**What is expected**
Every line of the records below that has the word "ـهـا" should be copied.
- - - -
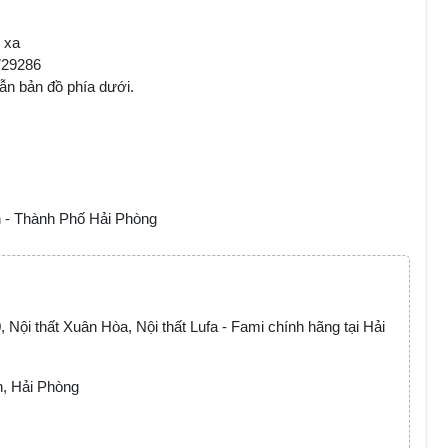
 xa
729286
dẫn bản đồ phía dưới.
 - Thành Phố Hải Phòng
 Nội thất Xuân Hòa, Nội thất Lufa - Fami chính hãng tại Hải
n, Hải Phòng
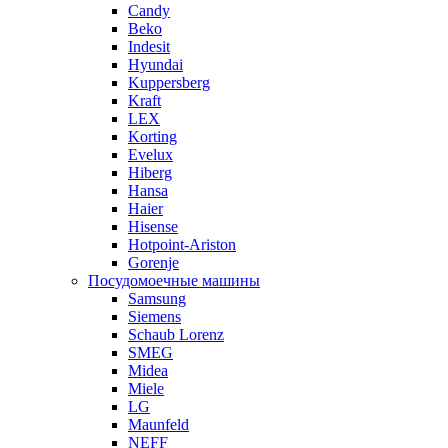
Candy
Beko
Indesit
Hyundai
Kuppersberg
Kraft
LEX
Korting
Evelux
Hiberg
Hansa
Haier
Hisense
Hotpoint-Ariston
Gorenje
Посудомоечные машины
Samsung
Siemens
Schaub Lorenz
SMEG
Midea
Miele
LG
Maunfeld
NEFF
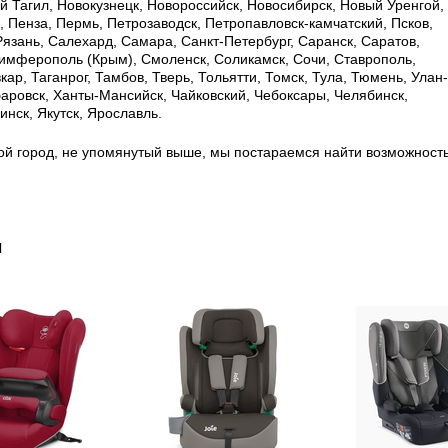
 Тагил, Новокузнецк, Новороссийск, Новосибирск, Новый Уренгой,
, Пенза, Пермь, Петрозаводск, Петропавловск-камчатский, Псков,
 Рязань, Салехард, Самара, Санкт-Петербург, Саранск, Саратов,
имферополь (Крым), Смоленск, Соликамск, Сочи, Ставрополь,
ар, Таганрог, Тамбов, Тверь, Тольятти, Томск, Тула, Тюмень, Улан-
баровск, Ханты-Мансийск, Чайковский, Чебоксары, Челябинск,
нск, Якутск, Ярославль.
ой город, не упомянутый выше, мы постараемся найти возможност
ы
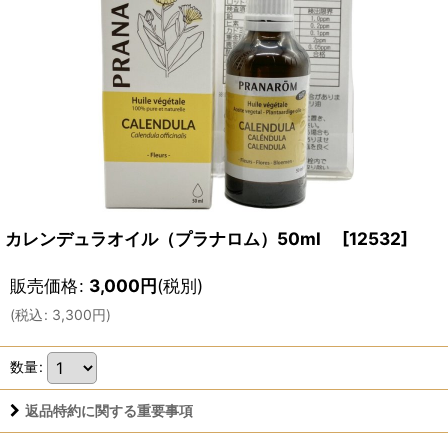
カレンデュラオイル（プラナロム）50ml
[
12532
]
販売価格
:
3,000
円
(税別)
(
税込
:
3,300
円
)
数量
:
返品特約に関する重要事項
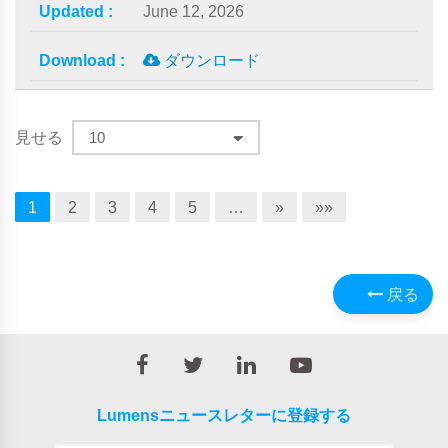
June 12, 2026
ダウンロード
見せる
1
2
3
4
5
…
»
»»
戻る
Lumensニュースレターに登録する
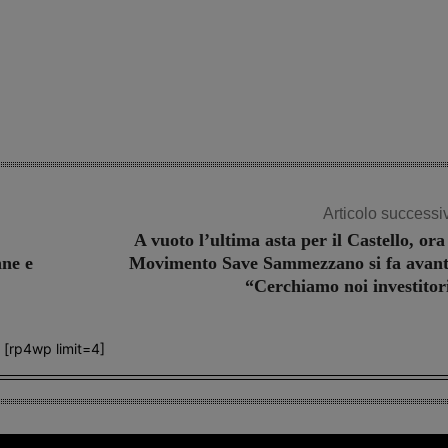
Share
Articolo successi
A vuoto l’ultima asta per il Castello, ora 
nne e
Movimento Save Sammezzano si fa avant
“Cerchiamo noi investitor
[rp4wp limit=4]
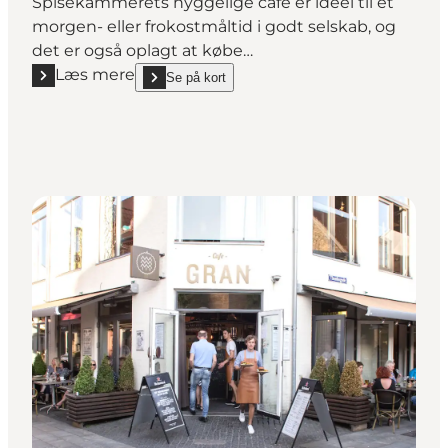
Spisekammerets hyggelige café er ideel til et
morgen- eller frokostmåltid i godt selskab, og
det er også oplagt at købe…
Læs mere
Se på kort
Læs mere "Spisekammeret"
show Spisekammeret on_map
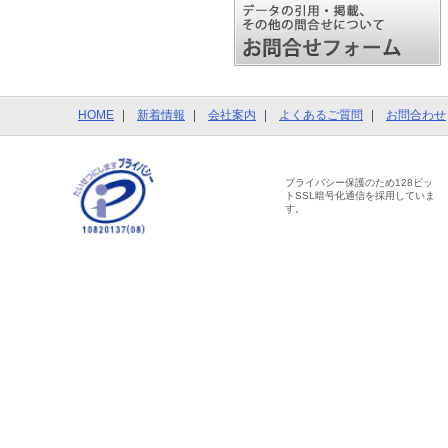
HOME
新着情報
会社案内
よくあるご質問
お問合わせ
プライバシー保護のため128ビッ
トSSL暗号化通信を採用していま
す。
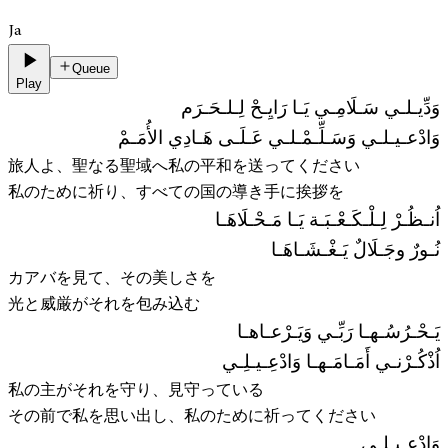
Ja
Queue
Play
وَدِّيـلـي سَـلَامِـي يَـا رَايِـحْ لِـلـحَـرَم
وَادْعـيـلـي وَسَـلِّـمْـلـي عَـلَـى هَـادِي الأُمَـمْ
旅人よ、聖なる聖域へ私の平和を送ってください
私のために祈り、すべての国の導き手に挨拶を
اُنـظُـرْ لِـلْـكَـعْـبَـة يَـا مَـحْـلَاهَـا
نُـورٌ وجَـلَالٌ يَـغْـشَـاهَـا
カアバを見て、その美しさを
光と威厳がそれを包み込む
يَـحْـرُسُـهـا رَبِّـي وَيَـرْعـاهـا
اُذْكُـرْنـي أَمَـامَـهـا وَادْعِـيـلِـي
私の主がそれを守り、見守っている
その前で私を思い出し、私のために祈ってください
وَادْعـيـلـي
- - - -
**Result**
يَـحْـرُسُـهـا رَبِّـي وَيَـرْعـاهـا
اُذْكُـرْنـي أَمَـامَـهـا وَادْعِـيـلِـي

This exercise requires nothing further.